## Task instructions:
Using the data below, output a verbatim copy of the lines between the one holding "application landscape, including" and the one holding "s can achieve", inclusive, without any pictures.

## Extracted entries:
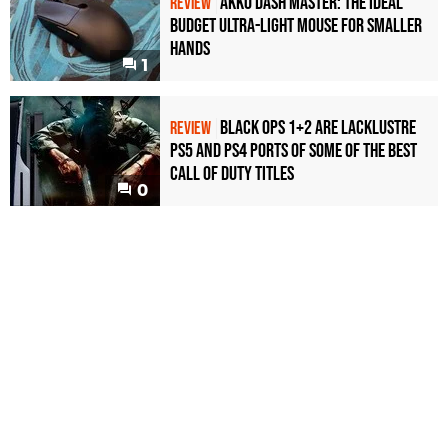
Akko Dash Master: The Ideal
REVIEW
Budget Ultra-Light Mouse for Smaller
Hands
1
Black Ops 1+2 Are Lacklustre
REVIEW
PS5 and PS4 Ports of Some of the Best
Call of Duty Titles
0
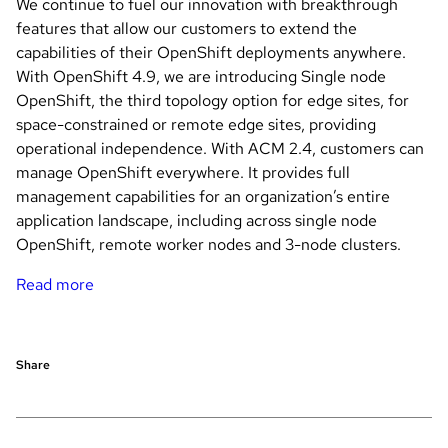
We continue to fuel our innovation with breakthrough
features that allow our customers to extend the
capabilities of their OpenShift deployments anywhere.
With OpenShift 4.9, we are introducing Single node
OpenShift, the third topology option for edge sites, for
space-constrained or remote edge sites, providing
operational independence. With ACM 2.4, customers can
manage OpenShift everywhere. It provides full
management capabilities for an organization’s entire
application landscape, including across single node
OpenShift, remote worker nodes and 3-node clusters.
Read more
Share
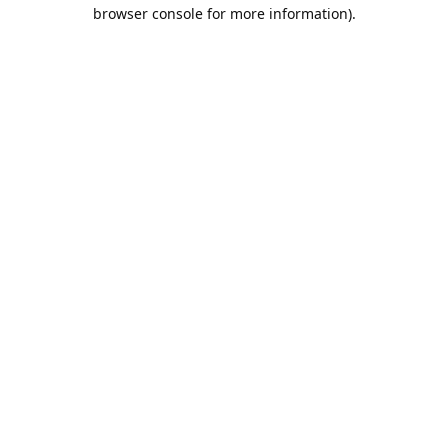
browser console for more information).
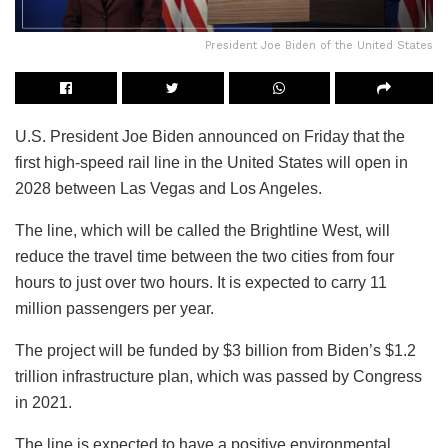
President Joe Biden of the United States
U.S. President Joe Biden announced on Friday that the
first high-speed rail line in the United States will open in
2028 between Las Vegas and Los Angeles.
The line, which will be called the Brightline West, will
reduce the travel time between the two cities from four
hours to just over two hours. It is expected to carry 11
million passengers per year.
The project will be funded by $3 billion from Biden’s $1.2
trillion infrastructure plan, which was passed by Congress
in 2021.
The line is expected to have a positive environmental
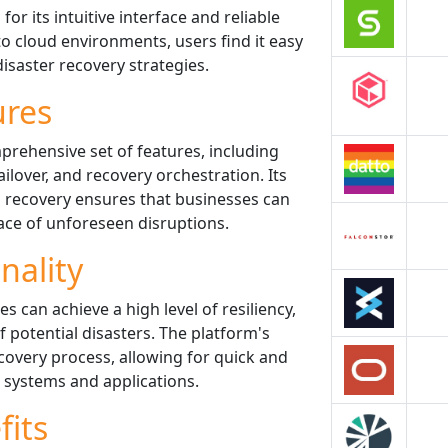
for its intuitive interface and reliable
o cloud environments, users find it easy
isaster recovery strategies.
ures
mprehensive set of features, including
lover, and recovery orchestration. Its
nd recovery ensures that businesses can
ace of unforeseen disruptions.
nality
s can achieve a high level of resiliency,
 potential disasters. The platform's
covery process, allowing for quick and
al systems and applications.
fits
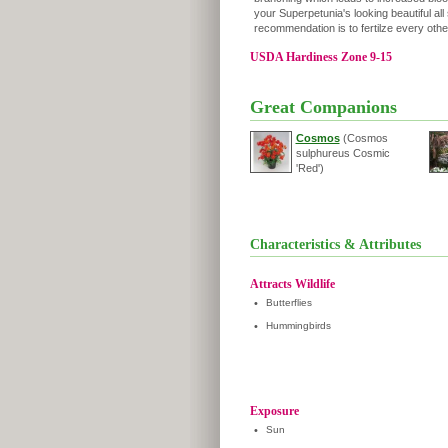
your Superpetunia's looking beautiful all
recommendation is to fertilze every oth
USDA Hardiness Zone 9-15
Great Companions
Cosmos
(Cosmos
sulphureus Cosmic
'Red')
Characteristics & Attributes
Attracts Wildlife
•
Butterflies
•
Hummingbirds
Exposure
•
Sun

## Expected answer:
application landscape, including across single node
OpenShift, remote worker nodes and 3-node clusters.
Read more
Share
browser console for more information).
President Joe Biden of the United States
U.S. President Joe Biden announced on Friday that the
first high-speed rail line in the United States will open in
2028 between Las Vegas and Los Angeles.
The line, which will be called the Brightline West, will
reduce the travel time between the two cities from four
hours to just over two hours. It is expected to carry 11
million passengers per year.
The project will be funded by $3 billion from Biden’s $1.2
trillion infrastructure plan, which was passed by Congress
in 2021.
The line is expected to have a positive environmental
for its intuitive interface and reliable
o cloud environments, users find it easy
isaster recovery strategies.
ures
mprehensive set of features, including
lover, and recovery orchestration. Its
nd recovery ensures that businesses can
ace of unforeseen disruptions.
nality
s can achieve a high level of resiliency,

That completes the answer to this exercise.